There’s the inevitable popularity aspect of invisibility. If one person does it, more are apt to want to do the same, then more, then more. Before long its more popular than the Chewbecca Woman and everyone is doing it. Next thing you know we’re an invisible culture. The entire world will be a big ghost town—a smelly, noisy ghost town with everyone running into everyone else and everything. In addition, an invisible culture will surely lose all identity. And also Netflix will be massively boring, you know, with just invisible actors doing invisible things on an invisible computer screen. I don’t want to be a part of a world like that.
2. The risk of serious injury or even tragedy is astronomically greater.
The 1972 Disney movie, Now You See Him, Now You Don’t, depicts a harrowing situation that opened my eyes to a great danger of invisibility. In one of the finals scenes, the fleeing invisible bank robbers decide to turn their car invisible too. Unable to see them, the chasing police rammed right into them. In this instance only the cars were harmed. But this is the kind of thing you risk by being invisible. When people can’t see you, you’re asking for trouble. Plus, when you eat you’re liable to miss your mouth and poke your eye out with a fork.
3. Insurance companies don’t cover it.
Not very many people know that there is an invisible clause in almost all insurance policies that states that if any harm to a person, house, car, or whatever was incurred while that person, house, car, or whatever was under the cloak of invisibility, the insurance company is not obligated to pay.
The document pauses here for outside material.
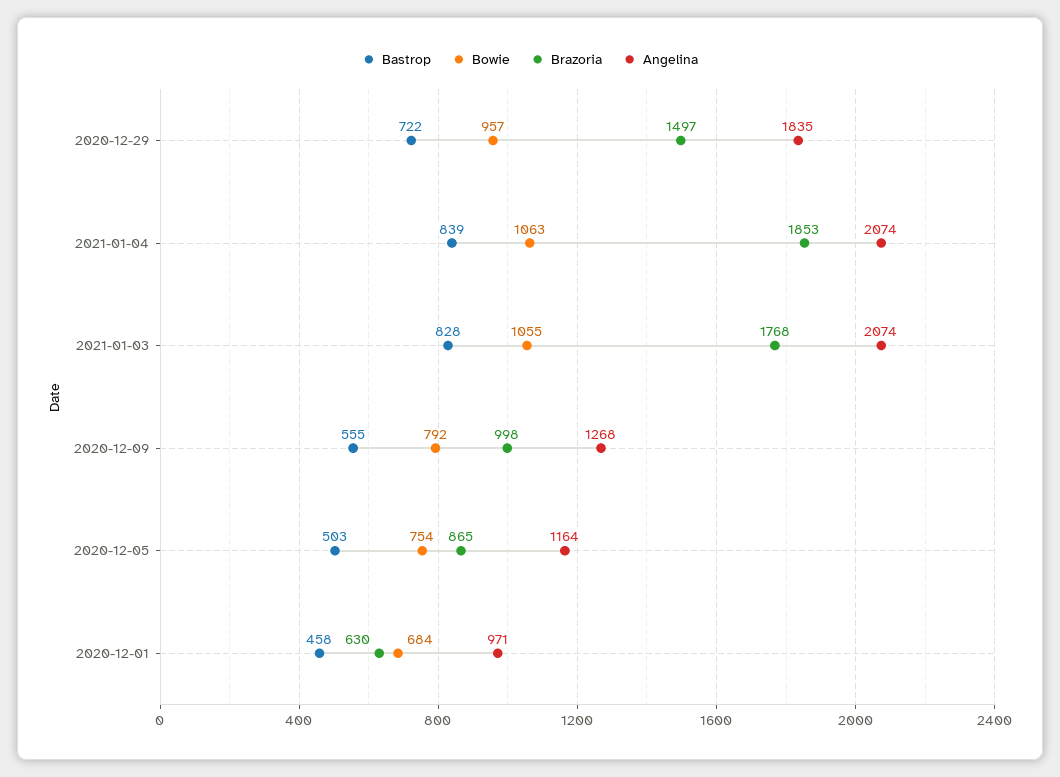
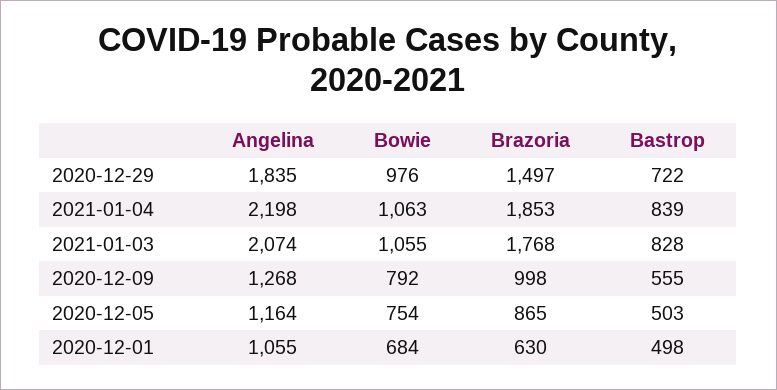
Bowie, 2020-12-29: 957 -> 976
Angelina, 2021-01-04: 2074 -> 2198
Bastrop, 2020-12-01: 458 -> 498
Angelina, 2020-12-01: 971 -> 1055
In fact, this is something unknown to your average insurance agent. Actually, I wouldn’t be surprised if I am the sole owner of this secret knowledge. It’s there, though, boy is it there.
4. It’s not nearly as fun as you might think.
Being invisible is all fun and games until the novelty wears off—and that happens pretty quickly. The normal things of life are so much harder. Taking a shower is harder. Eating is harder. A whole mess of things like that are way harder. Changing clothes is nearly impossible. Also, some shady individuals might think that being invisible is a great way to make crime pay. Nope. According to Now You See Him, Now You Don’t, a team of well-meaning, self-righteous college students will always foil your plans and make you turn visible again so bumbling policemen can nab you.
5. There is too much possibility of becoming non-existent.
Staying invisible for too long creates a mentality of non-existence. This is true not only you, the invisibilitee, but for others, the recipients of your invisibilization. It’s bad enough that you yourself will have a mindset of increasing irrelevancy the longer in your transparent state. Pretty soon you won’t bathe or shave, which is just as well since you are invisible anyway. Your depression will increase as you sink deeper and deeper into non-existence and irrelevancy. Like I said, this is bad enough, but others will forget you ever existed. Pretty soon you’ll be a regular George Bailey. You could reappear at this point, but by then your friends and family would be like, “Dude, who are you?”